Rendered chart images:

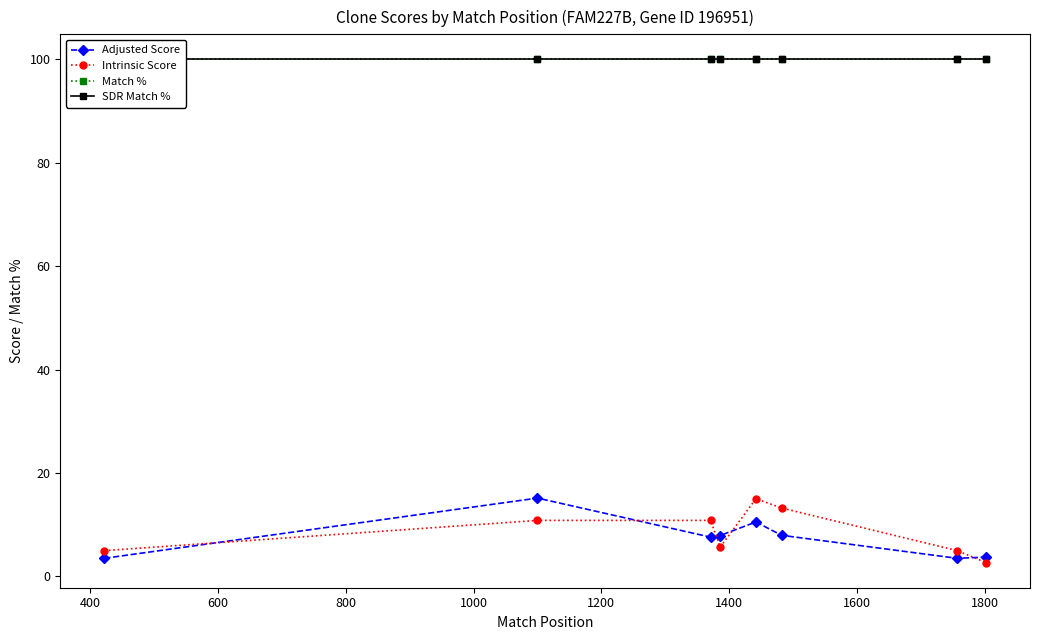

How many data points in Adjusted Score are above 7?

5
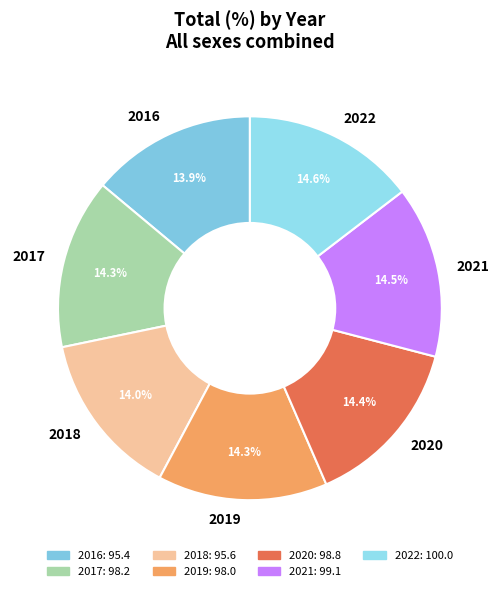

What is the ratio of the value at 2021 to the value at 2018?

1.0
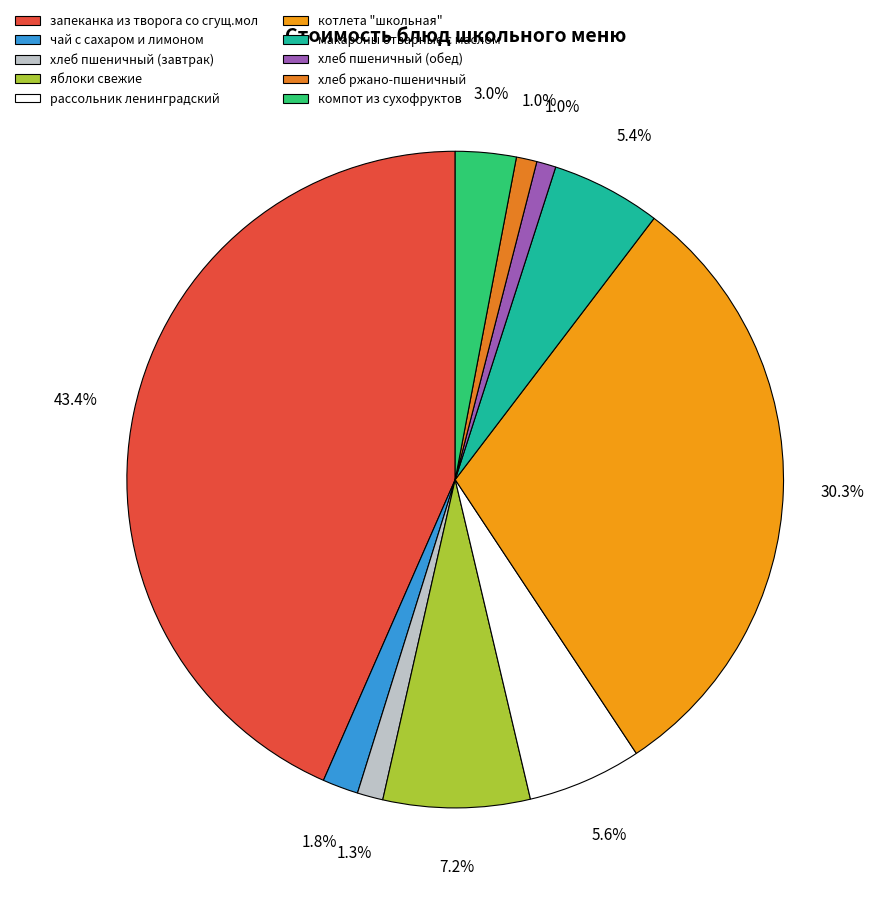

How many segments does this pie chart have?

10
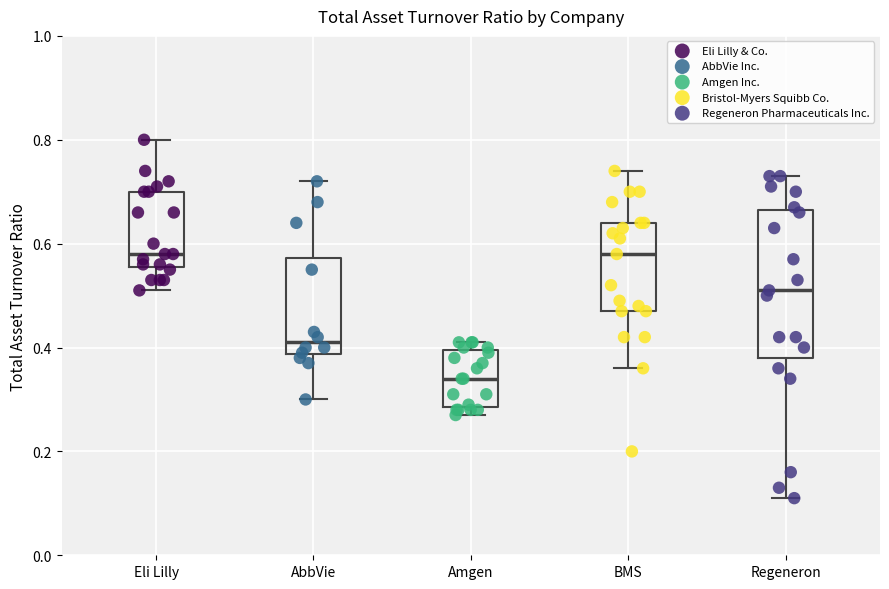

Where does the median line of the box for AbbVie sit on the y-axis? The values are not printed on the chart, so give them approximately, as read against the axis.

0.42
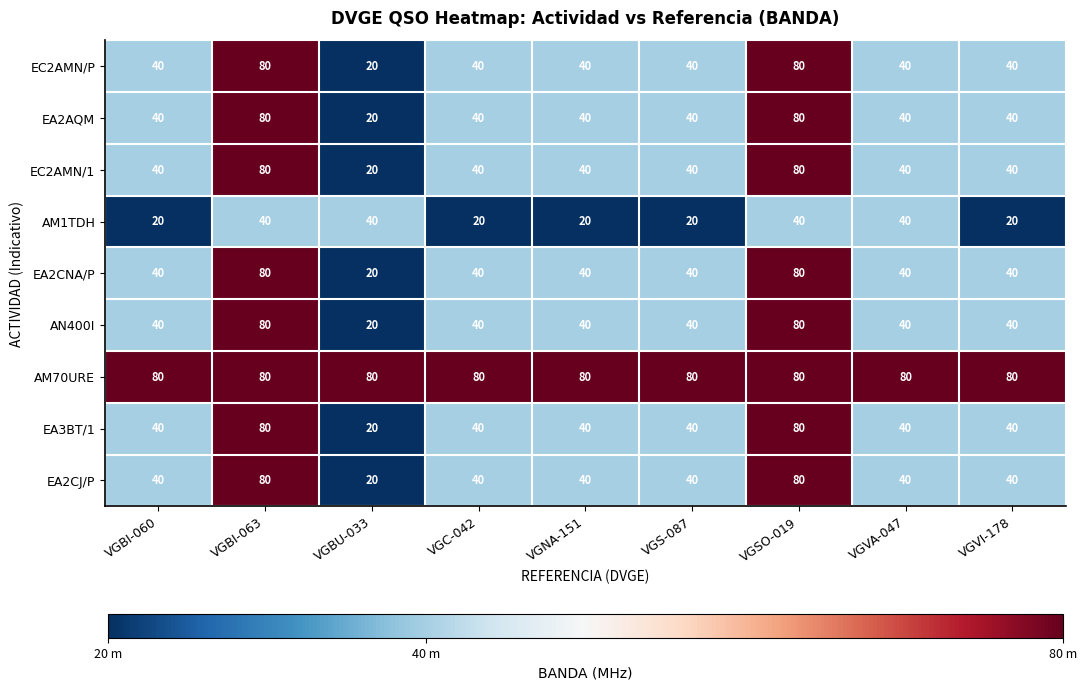

What is the approximate value of AM1TDH at VGVI-178, to the nearest 10?

20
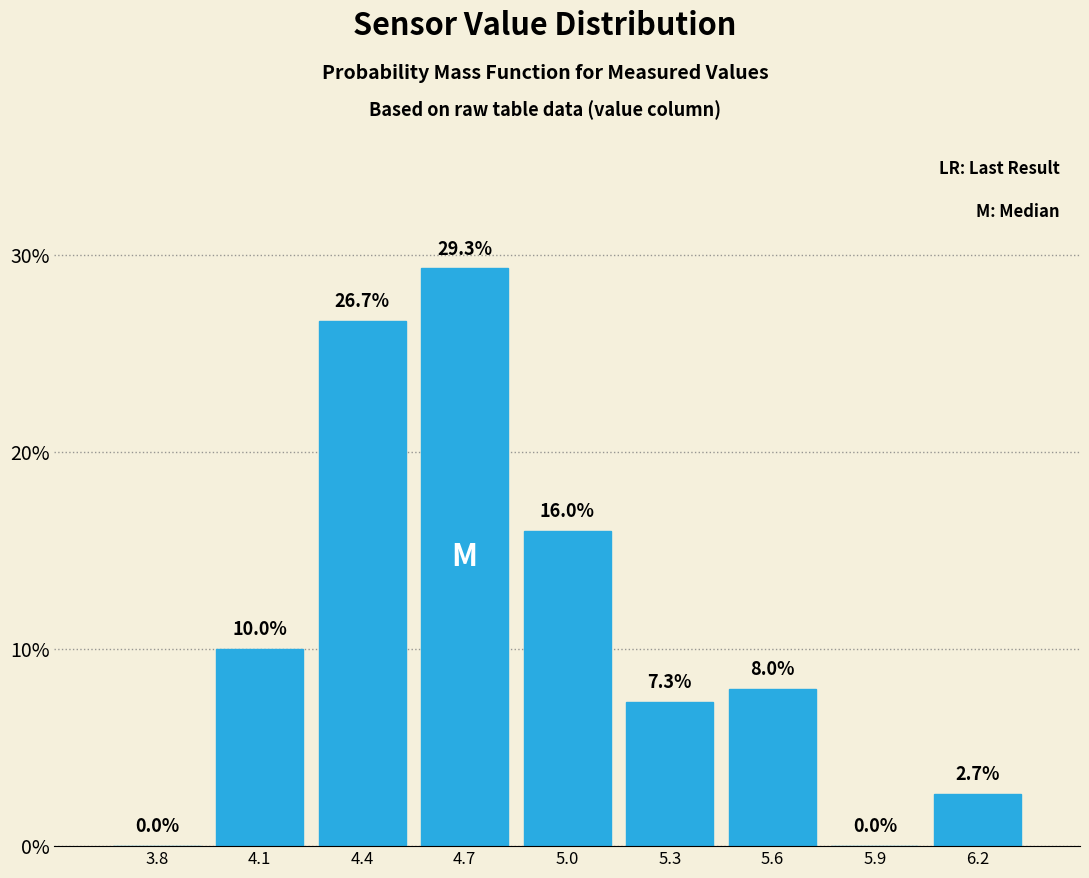

Reading left to right, extract all data points from this chart.

3.8=0.0	4.1=10.0	4.4=26.7	4.7=29.3	5.0=16.0	5.3=7.3	5.6=8.0	5.9=0.0	6.2=2.7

(Task goal):
Please quote every entry above word for word, leaving out the pictures.

(Task response):
How many data points in Adjusted Score are above 7?

5

What is the ratio of the value at 2021 to the value at 2018?

1.0

How many segments does this pie chart have?

10

Where does the median line of the box for AbbVie sit on the y-axis? The values are not printed on the chart, so give them approximately, as read against the axis.

0.42

What is the approximate value of AM1TDH at VGVI-178, to the nearest 10?

20

Reading left to right, extract all data points from this chart.

3.8=0.0	4.1=10.0	4.4=26.7	4.7=29.3	5.0=16.0	5.3=7.3	5.6=8.0	5.9=0.0	6.2=2.7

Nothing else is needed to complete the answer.